L'UFC-Que Choisir dénonce le discours des banques sur le service bancaire universel, la désinformation qu'il entraîne et la pression qu'elles exercent pour que le gouvernement renonce à cette mesure, voulue par le Premier Ministre.

Les banques font croire que ce service existe déjà à travers le droit au compte et les nouvelles offres de moyens de paiements alternatifs.

Qu'en est-il en réalité ? Moins de 20 000 personnes bénéficient du droit au compte, dispositif compliqué, long et stigmatisant. Il laisse au bord du chemin un très grand nombre de personnes.

Quant au soi-disant package minimum qui n'est proposé qu'aux interdits bancaires, il reste cher et étriqué. Et surtout, les banques conservent le privilège de refuser le client qui ne leur plaît pas, car économiquement peu rentable.

Face à ces dispositifs : il reste 4 à 6 millions d'exclus bancaire. Dans ces conditions, qui oserait dire que tout va pour le mieux et que rien ne doit être fait ?

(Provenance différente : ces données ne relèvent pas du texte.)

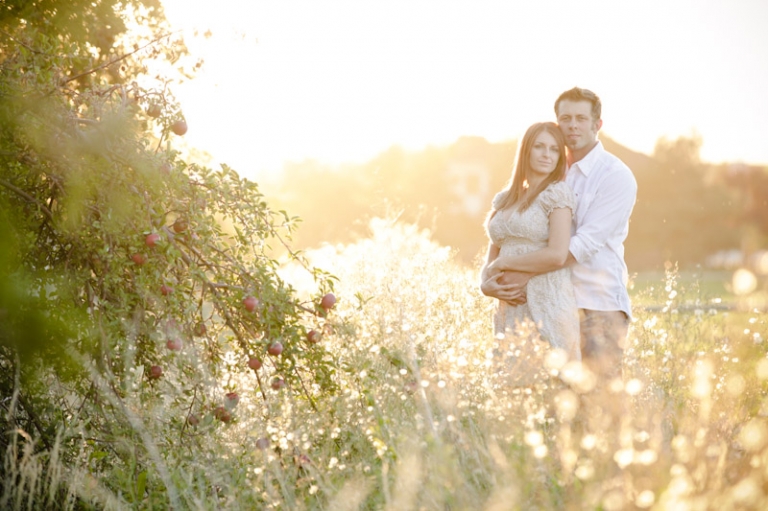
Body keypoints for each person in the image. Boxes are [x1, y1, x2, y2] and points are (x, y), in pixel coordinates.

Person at [483, 87, 637, 385]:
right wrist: (488, 281)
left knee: (598, 400)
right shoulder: (550, 167)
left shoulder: (615, 176)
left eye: (581, 118)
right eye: (566, 118)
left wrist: (518, 273)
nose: (573, 125)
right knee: (551, 399)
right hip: (546, 302)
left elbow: (583, 244)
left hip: (596, 305)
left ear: (597, 124)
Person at [480, 121, 581, 375]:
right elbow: (493, 253)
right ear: (526, 150)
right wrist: (485, 285)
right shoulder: (504, 199)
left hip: (545, 301)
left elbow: (557, 254)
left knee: (550, 382)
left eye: (554, 149)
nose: (547, 154)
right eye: (539, 147)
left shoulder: (557, 194)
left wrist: (504, 264)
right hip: (509, 306)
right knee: (512, 384)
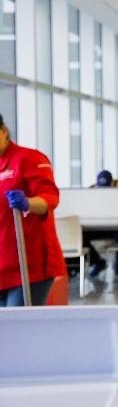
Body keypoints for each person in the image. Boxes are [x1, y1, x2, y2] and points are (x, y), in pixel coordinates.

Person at [0, 113, 66, 306]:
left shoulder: (28, 158)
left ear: (3, 131)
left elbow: (50, 198)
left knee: (20, 329)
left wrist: (28, 203)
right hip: (2, 263)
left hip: (29, 266)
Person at [83, 170, 118, 277]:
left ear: (112, 183)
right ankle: (98, 262)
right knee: (80, 237)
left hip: (117, 227)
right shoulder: (91, 190)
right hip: (97, 228)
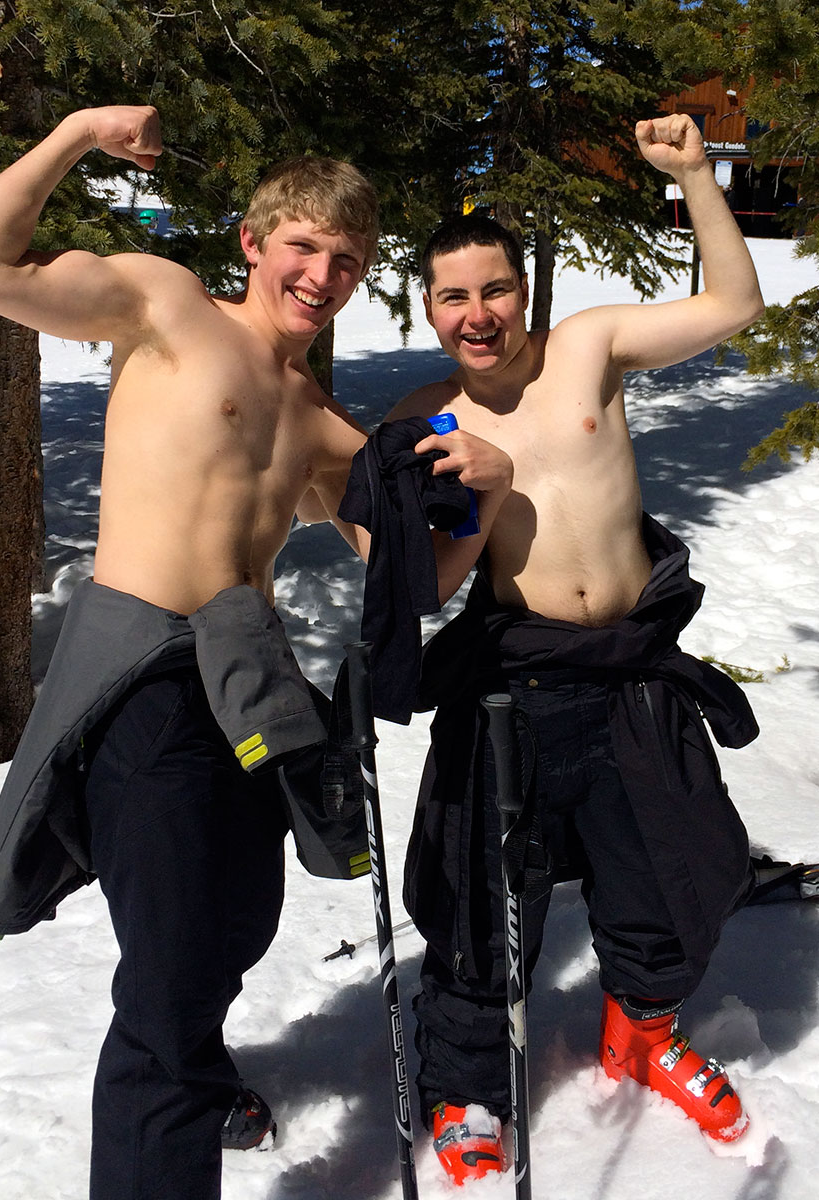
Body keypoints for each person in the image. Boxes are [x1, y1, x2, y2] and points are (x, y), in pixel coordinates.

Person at [0, 105, 512, 1199]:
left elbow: (412, 581)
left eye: (346, 260)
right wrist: (75, 135)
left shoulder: (320, 421)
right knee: (175, 963)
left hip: (243, 684)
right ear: (254, 243)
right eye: (303, 245)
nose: (321, 273)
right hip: (141, 672)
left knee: (239, 914)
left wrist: (490, 498)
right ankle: (165, 1123)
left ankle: (194, 1060)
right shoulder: (165, 306)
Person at [385, 114, 767, 1184]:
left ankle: (643, 1026)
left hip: (635, 668)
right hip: (518, 684)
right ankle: (466, 1086)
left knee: (669, 866)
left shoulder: (589, 348)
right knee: (474, 898)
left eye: (495, 289)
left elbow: (735, 305)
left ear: (526, 290)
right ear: (428, 307)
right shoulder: (427, 418)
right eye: (454, 295)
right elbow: (392, 556)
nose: (478, 313)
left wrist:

L'UFC-Que Choisir rappelle que le principe d'un service universel n'est pas une proposition utopique, mais l'assurance de l'accès de chacun aux services jugés essentiels pour avoir une place dans la société.

D'autres secteurs, tels que les télécoms et l'énergie participent déjà à la contribution d'intérêt général. Pourquoi les banques échapperaient-elles à cette logique de solidarité ? Il est temps de mettre fin à cette exception bancaire, d'autant qu'il n'y a ni barrière juridique (avis du Conseil de la Concurrence) ni barrière économique (le coût total du SBU représente à peine 1% du résultat net du secteur bancaire) à la mise en place d'un service bancaire universel. Le Premier Ministre l'a bien compris.

L'UFC-Que Choisir refuse de croire que l'intérêt catégoriel des banques puisse passer avant l'intérêt collectif et demande instamment au Premier Ministre de concrétiser ses déclarations.